The Weekly Shriek -- Explosions

Joyce Faulkner
Everyone's a critic

I once wrote a thriller about an aging serial killer who lured his prey through the internet -- and an identity thief who phished for victims online. They find each other -- and chaos ensues. I finished it up on a dark and stormy night -- and asked a variety of friends to read it and give me their opinions.

"You need to punch up the ending," my friend Bobby Blades said.

"How so?"

"You spent two hundred pages making me hate this guy. I want to see him get what's coming to him."

"She runs over him with a Subaru."

"Too easy. I want him to suffer."

"Hmm."

Bobby is a professional wrestler turned horror writer. Drama and violence are intertwined in his world. However, I accepted his point and added a few well-placed kicks and punches to my characters' final interaction.

"You need a chase scene," my friend Jim told me.

"She kicks him in the face, runs back to her vehicle and then runs over him in the Sears' parking lot."

"Not exciting enough. They need to speed through the town with lights flashing and sirens wailing."

"Hmm."

Jim is a firefighter turned adventure writer. Action is in his blood. However, I accepted his critique and had my antagonist roar through Sewickley in a bus-sized recreational vehicle with my protagonist in her souped-up Subaru in close pursuit. That way I could have the local cops chase them until everyone hits I79 where the Pennsylvania State Police could jump into the fray before passing the lead over to the West Virginia Troopers at Wheeling. Then, as the heroine and villain race over the bridge into Ohio heading for the Sears parking lot in Belmont, one of the chasers can crash into the guard rail, which brings out paramedics and the like. Then, everyone can stop at Denny's for a Grand Slam and then go play a few slots before heading back to Pittsburgh -- or where ever else they came from. It was a thin plot device, I grant you -- but it did have flashing lights and sirens.

"You need motor cycles," my friend Ambrose informed me.

"I have them in bus-sized recreational vehicles, luxury sedans, fire engines, ambulances and cop cars."

"Really bad bad guys ride Harleys."

Ambrose is a biker turned poet. Leather and chrome makes his heart beat faster. However, I accepted his suggestion and added the Biker Twins from Hell to my list of exotic characters chasing the bad guy toward his demise at Sears.

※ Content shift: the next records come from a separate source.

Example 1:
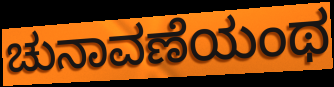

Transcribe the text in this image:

ಚುನಾವಣೆಯಂಥ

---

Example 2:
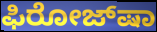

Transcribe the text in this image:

ಫಿರೋಜ್‌ಷಾ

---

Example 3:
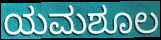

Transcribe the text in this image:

ಯಮಶೂಲ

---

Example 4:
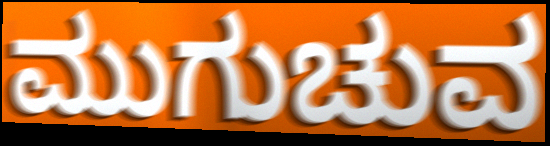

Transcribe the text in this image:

ಮುಗುಚುವ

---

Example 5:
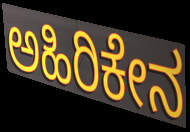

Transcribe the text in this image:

ಅಹಿರಿಕೇನ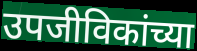
उपजीविकांच्याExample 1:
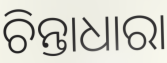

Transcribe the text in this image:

ଚିନ୍ତାଧାରା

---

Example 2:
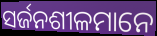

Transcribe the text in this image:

ସର୍ଜନଶୀଳମାନେ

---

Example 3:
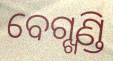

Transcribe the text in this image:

ବେଗ୍ଖଣ୍ଡି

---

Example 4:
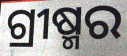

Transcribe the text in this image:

ଗ୍ରୀଷ୍ମର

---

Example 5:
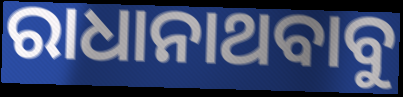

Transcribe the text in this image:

ରାଧାନାଥବାବୁ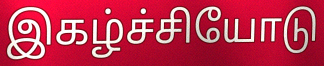
இகழ்ச்சியோடுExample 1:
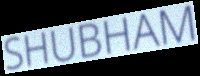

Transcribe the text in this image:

SHUBHAM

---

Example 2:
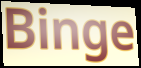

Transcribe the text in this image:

Binge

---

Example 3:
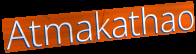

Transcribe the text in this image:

Atmakathao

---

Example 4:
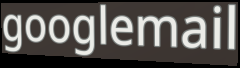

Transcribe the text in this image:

googlemail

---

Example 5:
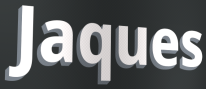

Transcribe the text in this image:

Jaques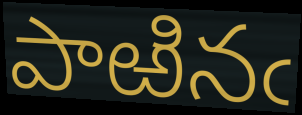
పాఱినఁ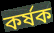
কর্ষকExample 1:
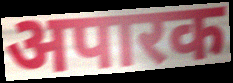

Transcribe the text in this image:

अपारक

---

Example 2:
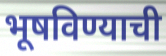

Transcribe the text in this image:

भूषविण्याची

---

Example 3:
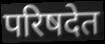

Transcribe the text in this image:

परिषदेत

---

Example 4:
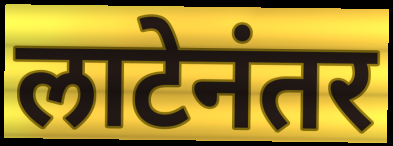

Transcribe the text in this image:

लाटेनंतर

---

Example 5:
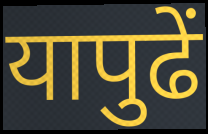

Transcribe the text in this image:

यापुढें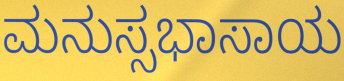
ಮನುಸ್ಸಭಾಸಾಯ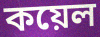
কয়েল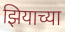
झियाच्या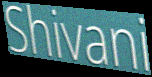
Shivani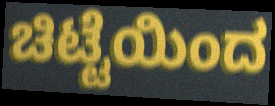
ಚಿಟ್ಟೆಯಿಂದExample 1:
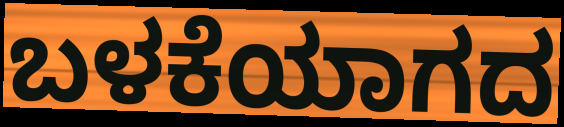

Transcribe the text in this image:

ಬಳಕೆಯಾಗದ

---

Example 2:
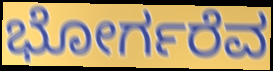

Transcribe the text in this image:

ಭೋರ್ಗರೆವ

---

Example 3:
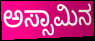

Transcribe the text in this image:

ಅಸ್ಸಾಮಿನ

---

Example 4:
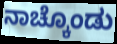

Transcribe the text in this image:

ನಾಚ್ಕೊಂಡು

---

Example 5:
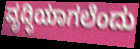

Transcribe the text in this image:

ವೃದ್ಧಿಯಾಗಲೆಂದುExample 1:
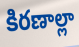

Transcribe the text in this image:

కిరణాల్లా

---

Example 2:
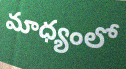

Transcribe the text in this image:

మాధ్యంలో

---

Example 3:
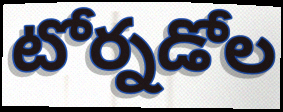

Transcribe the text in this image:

టోర్నడోల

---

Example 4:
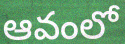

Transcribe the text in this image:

ఆవంలో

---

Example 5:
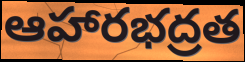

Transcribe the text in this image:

ఆహారభద్రతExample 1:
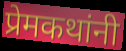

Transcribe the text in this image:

प्रेमकथांनी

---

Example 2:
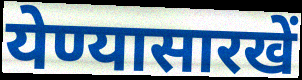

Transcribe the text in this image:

येण्यासारखें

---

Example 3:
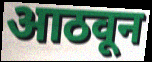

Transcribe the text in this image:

आठवून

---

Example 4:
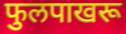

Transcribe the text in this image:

फुलपाखरू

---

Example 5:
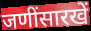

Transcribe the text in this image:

"There's no pizzazz," my husband Johnny told me.

"The identity thief and a collection of odd characters in every type of wheeled vehicle known to man chase the serial killer across two states. Once they lose everyone else, she confronts him in a Sears parking lot, punches his lights out -- and runs over him with her SUV."

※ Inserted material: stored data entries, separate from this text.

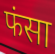
फंसा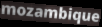
mozambiqueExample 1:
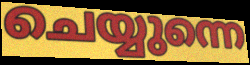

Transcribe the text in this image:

ചെയ്യുന്നെ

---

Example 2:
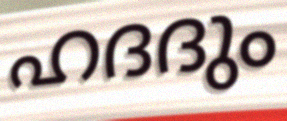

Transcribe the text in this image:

ഹദദും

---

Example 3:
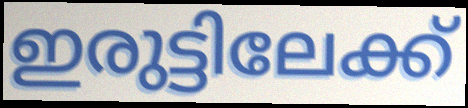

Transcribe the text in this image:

ഇരുട്ടിലേക്ക്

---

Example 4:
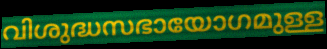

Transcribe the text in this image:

വിശുദ്ധസഭായോഗമുള്ള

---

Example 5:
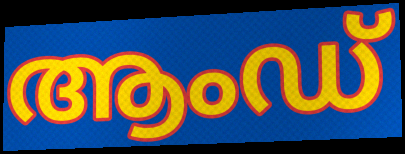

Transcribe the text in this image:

ആംഡ്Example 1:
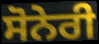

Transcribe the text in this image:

ਸੋਨੇਰੀ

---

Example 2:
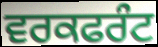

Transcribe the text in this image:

ਵਰਕਫਰੰਟ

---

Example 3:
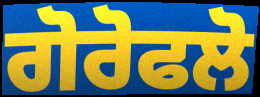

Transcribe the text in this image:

ਗੋਰੋਫਲੋ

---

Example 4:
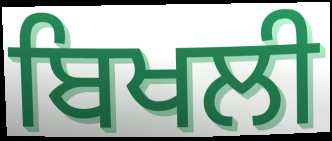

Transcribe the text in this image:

ਬਿਖਲੀ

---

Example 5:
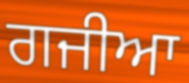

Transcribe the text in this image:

ਗਜੀਆ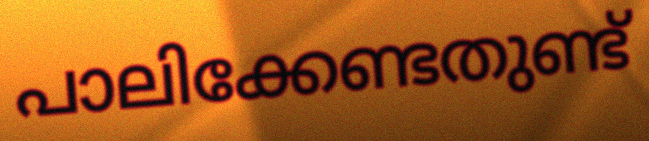
പാലിക്കേണ്ടതുണ്ട്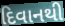
દિવાનથી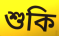
শুকিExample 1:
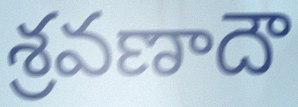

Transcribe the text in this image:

శ్రవణాదౌ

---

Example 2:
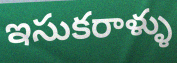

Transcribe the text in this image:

ఇసుకరాళ్ళు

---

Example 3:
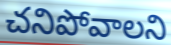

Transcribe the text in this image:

చనిపోవాలని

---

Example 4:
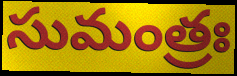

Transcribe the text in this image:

సుమంత్రః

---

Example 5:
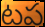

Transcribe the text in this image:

టప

"Borrrrring. Needs sparks."

"Hmm."

Johnny is an electrical engineer turned electrical engineer. He loves lightning and shiny objects. However, I realized that he had a point and added a Taser to the final confrontation.

"He's evil," my friend Helen told me.

"Yes?" I folded my arms over my chest and waited.

"Well, you know -- the old good versus evil thing."

"Yes?"

"Evil doesn't go down that easily."

"Hmm."

Helen is Catholic turned philosopher -- and evil is an important concept for her. However, I accepted her point and had the heroine finish off the exhausted, smacked, stunned, squashed villain with a baseball bat.

"Is that all?" my son Nate asked.

Nate is -- well, Nate.

I sighed. "What more do you want?"

"Explosions."

"Hmm."

"Big explosions."

"Yes, Nate."

"You know -- like that movie "Speed?"

"Uh huh."

"They even blew a shark to smithereens in 'Jaws.'"

"Okay."

"Nitro."

"Will do."

"Plastics."

"You got it."

"TNT."

I paused with my fingers over the keyboard. It seemed like a waste of a big boom to blow up one measly serial killer in an RV in the Sears parking lot in Belmont, Ohio.

"What the heck are you doing," Johnny asked a couple hours later.

"Writing, why?"

"The sound of typing is deafening."

"I'm blowing up the serial killer and the RV and the cops and the identity thief and the Subaru and the fire engines and ambulances and the motorcycles and the ..."

"Oh," he said. "You've been talking to Nate?"